• _PROMPT_
Copy every line of the entries below verbatim, omitting the pictures.
DATA RECORDS below:
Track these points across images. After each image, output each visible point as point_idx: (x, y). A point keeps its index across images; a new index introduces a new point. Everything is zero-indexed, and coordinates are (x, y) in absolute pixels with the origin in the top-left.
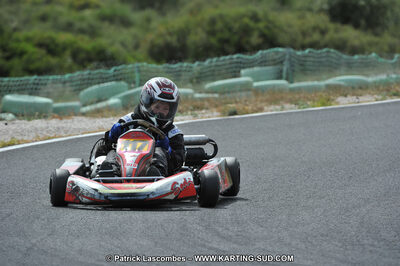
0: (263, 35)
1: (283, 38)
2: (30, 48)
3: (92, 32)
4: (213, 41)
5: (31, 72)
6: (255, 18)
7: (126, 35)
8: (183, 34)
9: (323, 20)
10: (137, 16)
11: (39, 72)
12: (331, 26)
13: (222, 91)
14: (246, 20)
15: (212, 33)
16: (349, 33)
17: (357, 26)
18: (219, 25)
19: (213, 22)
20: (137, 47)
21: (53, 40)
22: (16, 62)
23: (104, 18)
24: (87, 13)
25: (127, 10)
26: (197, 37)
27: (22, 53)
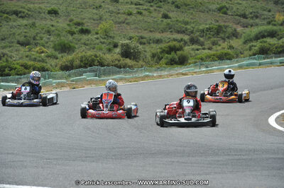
0: (98, 62)
1: (106, 63)
2: (18, 67)
3: (43, 61)
4: (82, 64)
5: (18, 75)
6: (96, 56)
7: (53, 62)
8: (72, 61)
9: (119, 57)
10: (59, 56)
11: (21, 75)
12: (122, 59)
13: (77, 81)
14: (93, 57)
15: (81, 61)
16: (128, 61)
17: (130, 59)
18: (84, 59)
19: (82, 57)
20: (56, 66)
21: (26, 64)
22: (13, 72)
23: (48, 56)
24: (43, 54)
25: (57, 53)
26: (77, 62)
27: (16, 68)
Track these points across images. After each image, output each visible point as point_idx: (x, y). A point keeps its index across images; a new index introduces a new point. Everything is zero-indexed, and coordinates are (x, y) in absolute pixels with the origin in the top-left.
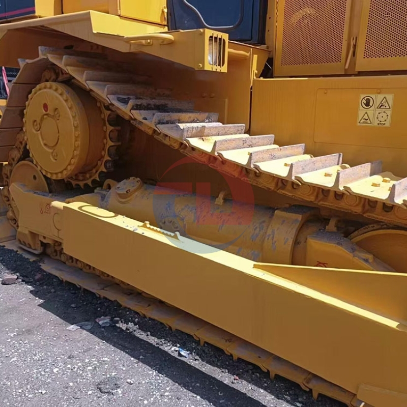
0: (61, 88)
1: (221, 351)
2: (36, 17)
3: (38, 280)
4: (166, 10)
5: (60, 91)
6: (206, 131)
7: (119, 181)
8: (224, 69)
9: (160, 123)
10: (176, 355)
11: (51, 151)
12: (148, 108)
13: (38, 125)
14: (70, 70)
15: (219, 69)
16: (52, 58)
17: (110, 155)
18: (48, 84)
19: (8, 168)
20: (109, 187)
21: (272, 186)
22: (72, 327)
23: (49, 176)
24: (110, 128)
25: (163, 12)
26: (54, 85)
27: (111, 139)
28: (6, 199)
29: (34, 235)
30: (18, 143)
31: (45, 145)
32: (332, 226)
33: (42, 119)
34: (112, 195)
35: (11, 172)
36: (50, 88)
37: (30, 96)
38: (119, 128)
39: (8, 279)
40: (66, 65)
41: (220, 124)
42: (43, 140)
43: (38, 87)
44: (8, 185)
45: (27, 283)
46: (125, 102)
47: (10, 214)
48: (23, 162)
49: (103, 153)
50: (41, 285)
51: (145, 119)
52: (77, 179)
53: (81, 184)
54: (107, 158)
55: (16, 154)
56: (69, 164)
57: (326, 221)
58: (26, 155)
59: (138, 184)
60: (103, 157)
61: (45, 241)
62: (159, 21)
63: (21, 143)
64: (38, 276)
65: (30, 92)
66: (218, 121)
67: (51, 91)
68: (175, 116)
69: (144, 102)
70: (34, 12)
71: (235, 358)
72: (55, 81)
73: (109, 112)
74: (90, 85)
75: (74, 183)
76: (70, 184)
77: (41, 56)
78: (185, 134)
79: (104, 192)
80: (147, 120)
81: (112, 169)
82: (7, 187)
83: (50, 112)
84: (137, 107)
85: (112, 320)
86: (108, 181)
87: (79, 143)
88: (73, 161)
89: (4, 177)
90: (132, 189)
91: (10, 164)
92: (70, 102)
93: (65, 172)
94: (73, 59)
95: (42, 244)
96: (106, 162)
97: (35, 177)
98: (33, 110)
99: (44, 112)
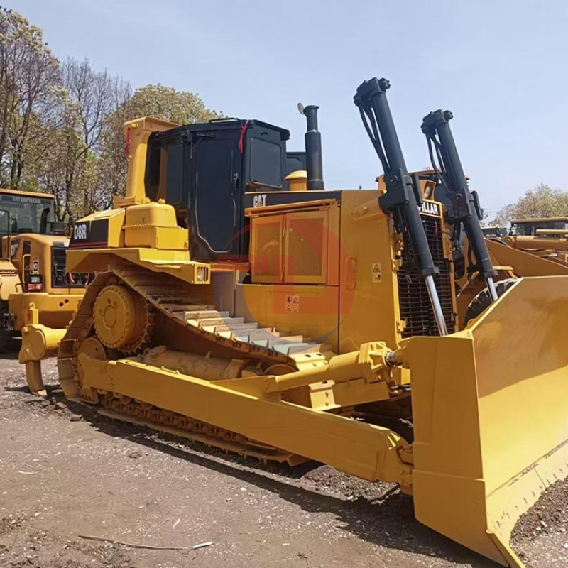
End of DATA RECORDS.
• _REPLY TO THE TASK_
Track these points across images. After each image, output each visible point as point_idx: (x, y). A point keeps its index across images; a new index introduces a new point. Everything is zero-indexed, and coordinates are (x, y) in absolute pixels with the origin in the top-left.
0: (263, 35)
1: (283, 38)
2: (30, 48)
3: (92, 32)
4: (213, 41)
5: (31, 72)
6: (255, 18)
7: (126, 35)
8: (183, 34)
9: (323, 20)
10: (137, 16)
11: (39, 72)
12: (331, 26)
13: (222, 91)
14: (246, 20)
15: (212, 33)
16: (349, 33)
17: (357, 26)
18: (219, 25)
19: (213, 22)
20: (137, 47)
21: (53, 40)
22: (16, 62)
23: (104, 18)
24: (87, 13)
25: (127, 10)
26: (197, 37)
27: (22, 53)
0: (98, 62)
1: (106, 63)
2: (18, 67)
3: (43, 61)
4: (82, 64)
5: (18, 75)
6: (96, 56)
7: (53, 62)
8: (72, 61)
9: (119, 57)
10: (59, 56)
11: (21, 75)
12: (122, 59)
13: (77, 81)
14: (93, 57)
15: (81, 61)
16: (128, 61)
17: (130, 59)
18: (84, 59)
19: (82, 57)
20: (56, 66)
21: (26, 64)
22: (13, 72)
23: (48, 56)
24: (43, 54)
25: (57, 53)
26: (77, 62)
27: (16, 68)
Track these points across images. After each image, output each visible point as point_idx: (x, y). A point keeps its index across images; a new index introduces a new point. Everything is zero-indexed, and coordinates are (x, y) in absolute pixels with the origin in the top-left.
0: (61, 88)
1: (221, 351)
2: (36, 17)
3: (38, 280)
4: (166, 10)
5: (60, 91)
6: (206, 131)
7: (119, 181)
8: (224, 69)
9: (160, 123)
10: (176, 355)
11: (51, 151)
12: (148, 108)
13: (38, 125)
14: (70, 70)
15: (219, 69)
16: (52, 58)
17: (110, 155)
18: (48, 84)
19: (8, 168)
20: (109, 187)
21: (272, 186)
22: (72, 327)
23: (49, 176)
24: (110, 128)
25: (163, 12)
26: (54, 85)
27: (111, 139)
28: (6, 199)
29: (34, 235)
30: (18, 143)
31: (45, 145)
32: (332, 226)
33: (42, 119)
34: (112, 195)
35: (11, 172)
36: (50, 88)
37: (30, 96)
38: (119, 128)
39: (8, 279)
40: (66, 65)
41: (220, 124)
42: (43, 140)
43: (38, 87)
44: (8, 185)
45: (27, 283)
46: (125, 102)
47: (10, 214)
48: (23, 162)
49: (103, 153)
50: (41, 285)
51: (145, 119)
52: (77, 179)
53: (81, 184)
54: (107, 158)
55: (16, 154)
56: (69, 164)
57: (326, 221)
58: (26, 155)
59: (138, 184)
60: (103, 157)
61: (45, 241)
62: (159, 21)
63: (21, 143)
64: (38, 276)
65: (30, 92)
66: (218, 121)
67: (51, 91)
68: (175, 116)
69: (144, 102)
70: (34, 12)
71: (235, 358)
72: (55, 81)
73: (109, 112)
74: (90, 85)
75: (74, 183)
76: (70, 184)
77: (41, 56)
78: (185, 134)
79: (104, 192)
80: (147, 120)
81: (112, 169)
82: (7, 187)
83: (50, 112)
84: (137, 107)
85: (112, 320)
86: (108, 181)
87: (79, 143)
88: (73, 161)
89: (4, 177)
90: (132, 189)
91: (10, 164)
92: (70, 102)
93: (65, 172)
94: (73, 59)
95: (42, 244)
96: (106, 162)
97: (35, 177)
98: (33, 110)
99: (44, 112)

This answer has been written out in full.